By Andy Dabilis
There’s no Christmas tree this year in Syntagma Square, the heart of Athens, the place where six months ago police turned tear gas and batons on people protesting pay cuts, tax hikes, slashed pensions and layoffs.
Schoolchildren have decorated trees in the square with painted and crafted recycled cans and ornaments as Greeks try to celebrate — as best they can — the alternative Christmas of Austerity. After a year in which 320,000 people lost their jobs and 500,000 fled the country in search of a better life, it’s not what St. Nicholas, the patron of Christmas here, had in mind.
There are fewer lights and signs of the holiday too, as the city and many of its inhabitants, as across Greece, can’t afford Christmas and have taken to hunkering down instead of singing for joy, and merchants fear they will join the long list of more than 100,000 that have closed.
Bonuses for public workers were cut 75%, and even the usually well-traveled shopping streets had far fewer shoppers.
Workers also got hit with a “solidarity” income tax surcharge bigger than their bonus, wiping out their shopping plans.
A coalition government is trying to negotiate a second bailout of 130 billion euros after a first of 109 billion that came with austerity measures attached, created a deep recession and seems set to permanently lower the lifestyle of all but Greece’s rich elite and politicians.
Business is terrible for many storeowners. At Leonidas Chocolates near Syntagma, clerk Theodora Papadaki said business is down more than 40%, and regular customers and companies have cut back on orders.
“This isn’t something you buy on a daily basis like bread and milk,” she told SETimes. “They want to feel better and spend, but they have so many bills,” she sighed.
In nearby Monastiraki, adjacent to the tourist area of Plaka, a series of stores and street craftsmen sell lower-end goods than the big department stores. Katirena Chourea, 33, walked by with a single shopping bag. It carried socks she bought — using a credit card.
“I buy fewer things and I count coins,” she told SETimes, adding that, like many, she has cut back or eliminated gifts for friends and family this year, out of necessity.
Back in Syntagma, devoid of bliss despite the best efforts of children to compensate for the government’s failure to provide decorations across the street from parliament, a Santa was plunked down on a stage next to the decrepit, stagnant fountain that is the city’s centrepiece.
The water wasn’t running but a stream of children made their way up to present Christmas lists.

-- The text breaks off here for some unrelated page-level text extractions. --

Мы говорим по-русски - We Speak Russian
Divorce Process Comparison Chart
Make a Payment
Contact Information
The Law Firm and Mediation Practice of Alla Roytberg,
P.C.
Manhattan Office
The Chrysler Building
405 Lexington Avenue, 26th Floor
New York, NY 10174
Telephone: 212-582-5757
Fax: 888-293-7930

“I don’t want anything in particular,” one boy said into a microphone, drawing laughs. “I’ll keep that in mind,” Santa said, drawing more, a sweet moment of rare relief. His customers got a laugh, unlike the boy who wrote to a television station that what he wanted was something to eat, and others said they wrote Santa asking that their parents find a job.
But as Christmas is a season for commercialism as much as spirituality, even illegal immigrants get in on the act — pedaling counterfeit goods on sheets spread out on sidewalks, trying to lure shoppers gazing at windows and walking past them without buying despite sales up to 70% and more.
In one neighbourhood, Ali Rasalad, 26, from Pakistan, laid out a half dozen mechanical Santas but there were no buyers for the toys that he was selling for 3-4 euros. One man haggled and said he’d pay only 1 euro, but Rasalad shook his head “no.”
“I came here for a better life,” he told SETimes. “I didn’t know I wouldn’t find work here.”
The low-key Christmas was evident in the neighbourhoods too, although many tried to bring some cheer. At an elderly centre in Peristeri, a ten-minute Metro ride from downtown, carolers tried to cajole some spirit out of traditional songs before an audience of their peers.
Just down the street, about a kilometer away from parliament where lawmakers and employees are raking in full bonuses while denying others theirs, a group of college students stood before a small church at the end of Ermou Street dressed as Santas, singing.
People stopped, trying to catch the moment, the vibrance of youth captured on their faces, remembering better times. The students were led by Yury Kherimyan, 20, an Armenian who grew up in Sparta, where they know about defying odds.
“We want to give some sensation of joy so people can feel it’s Christmas,” he told SETimes. “In these times, it’s not good to think of yourselves,” he said.